10. Magnite (buy-side)
Magnite is famous as an SSP, but they’ve built a really solid cross-channel buy-side platform too, with a focus on CTV and premium video. The UI is clean and almost conversational—it holds your hand just enough without being annoying. You can run powerful AI-driven auctions without a huge IT team.
Happy bidding (in Web 2.0 era though)!
FAQ
What makes a DSP good for mobile app retention?
A good DSP for retention does more than buy installs. It helps bring valuable users back with event-based targeting, audience segments, deep links, frequency controls, and bidding that uses post-install behavior.
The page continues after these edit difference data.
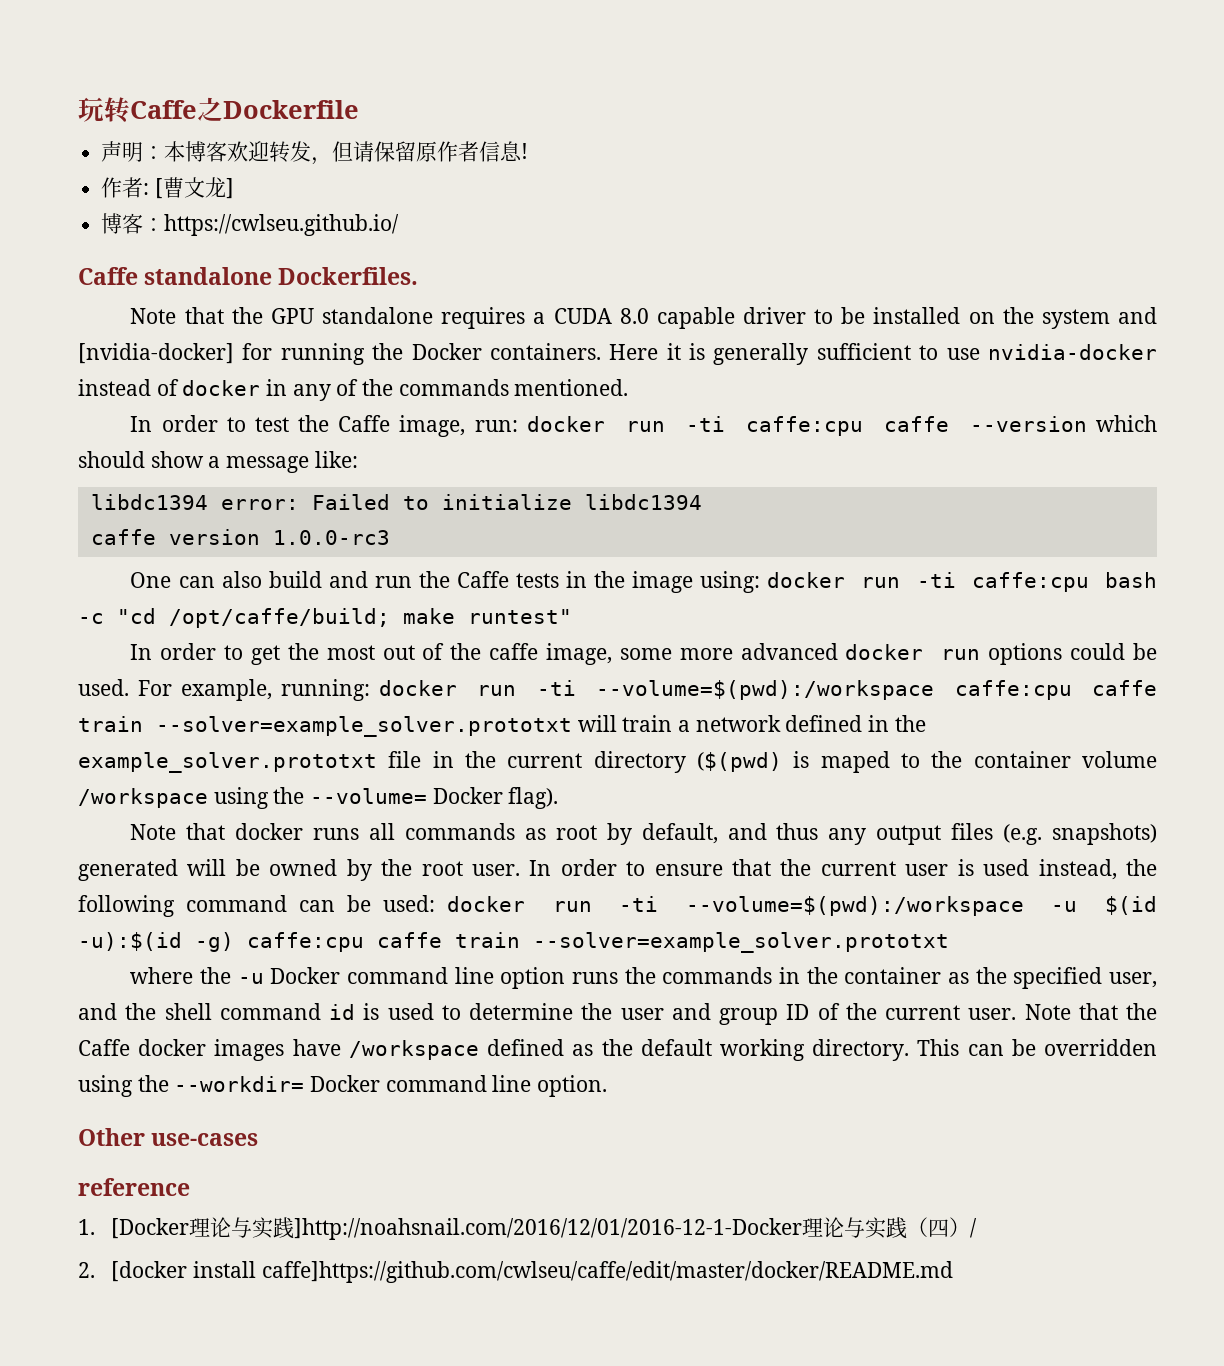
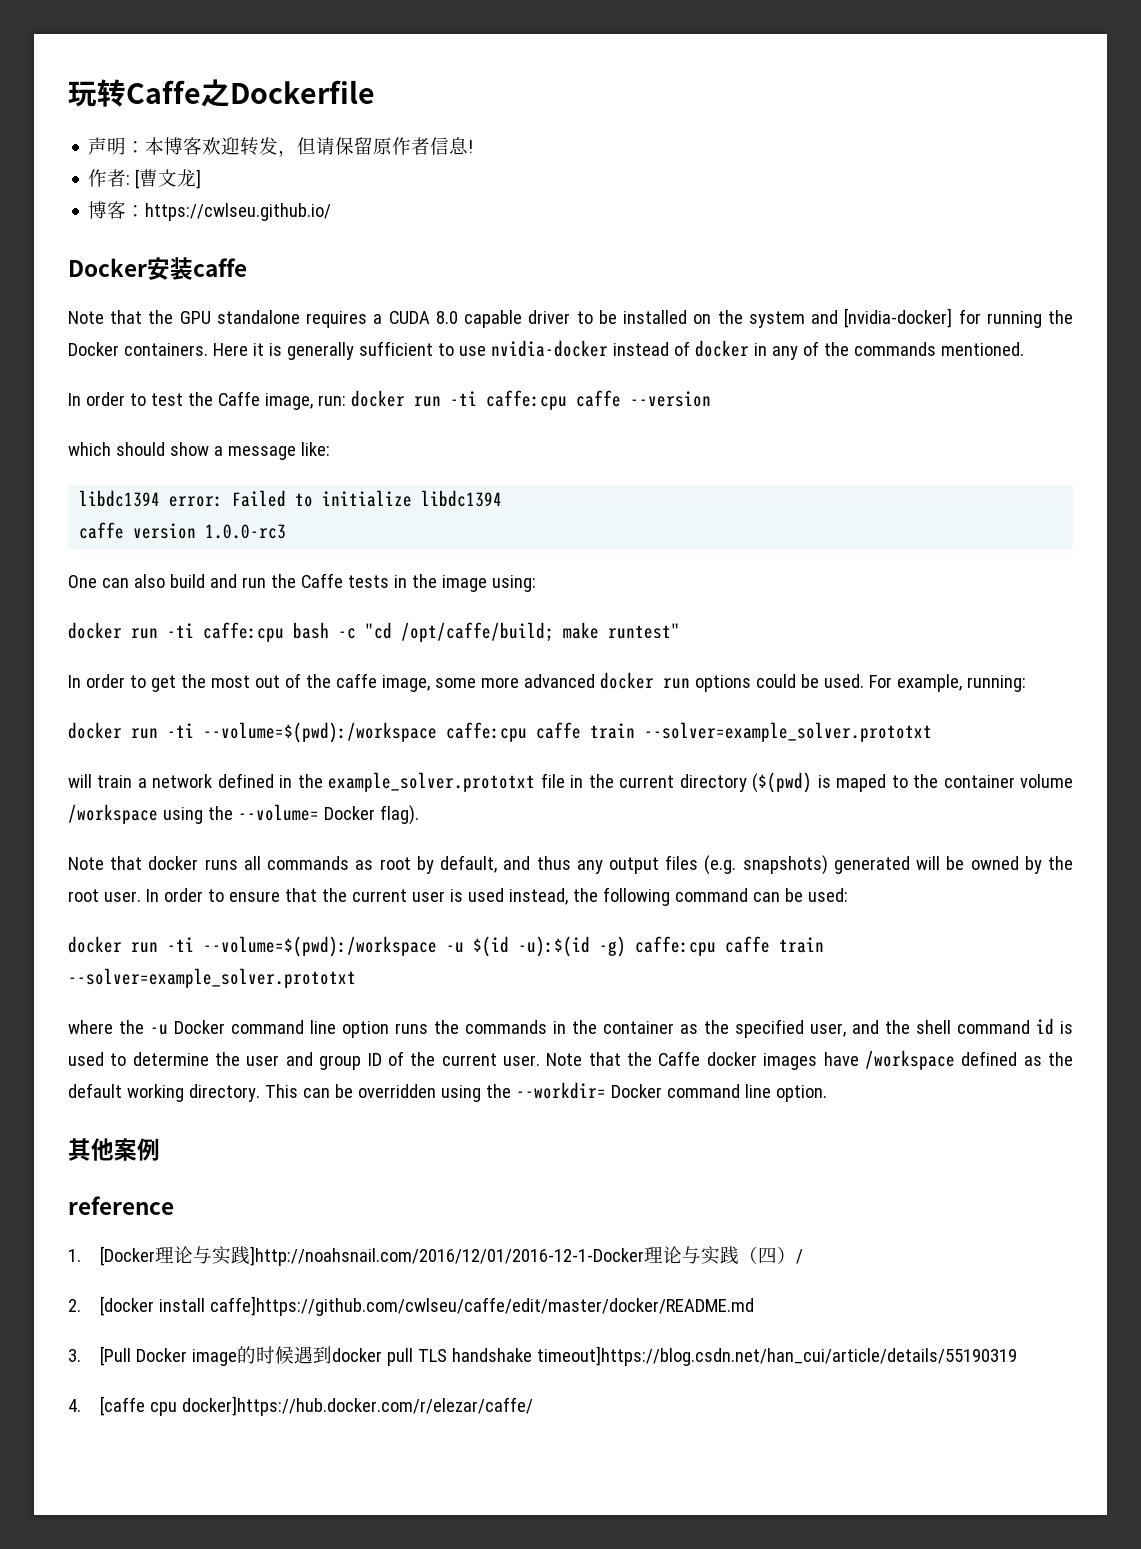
[78,267,419,285] Caffe standalone Dockerfiles. -> [68,257,247,280] Docker安装caffe
(1087, 424) none -> (711, 399) //
(761, 582) none -> (536, 583) //
(370, 690) none -> (1026, 683) //
(572, 726) none -> (932, 732) //
(436, 903) none -> (848, 895) //
[78,1128,259,1146] Other use-cases -> [68,1138,160,1161] 其他案例
(953, 1272) none -> [68,1346,1018,1366] [68,1396,534,1416] // 3. [Pull Docker image的时候遇到docker pull TLS handshake timeout]https://blog.csdn.net/han_cui/article/details/55190319 // 4. [caffe cpu docker]https://hub.docker.com/r/elezar/caffe/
The goal is repeat value, not just app downloads.
How should marketers evaluate DSPs for ROAS optimization?
Look at how well the DSP uses conversion data, how transparent its inventory is, and how it handles fraud and budget pacing. A ROAS-focused DSP should optimize for revenue or lifetime value, not just cheap clicks, installs, or low CPI.
Which metrics matter most when comparing mobile DSP performance?
ROAS, retention rate, cost per retained user, conversion rate, LTV, payback period, incremental conversions, and fraud rate are usually more useful than CPI alone. Installs matter, but they are not enough if users never return, spend, or subscribe.
What are common mistakes when using DSPs for app growth?
Common mistakes include buying the cheapest traffic, optimizing only for installs, sending weak post-install events, ignoring fraud, and over-retargeting the same users. App teams usually get better results when they separate campaign goals and judge performance by retention and revenue quality.
How will AI agents change mobile app advertising and retention?
AI agents will make app advertising more intent-driven. Marketers will need offers, app experiences, and conversion paths that intelligent systems can match to user needs. Tools like PingPlus can help teams connect AI-assisted discovery with more measurable acquisition outcomes.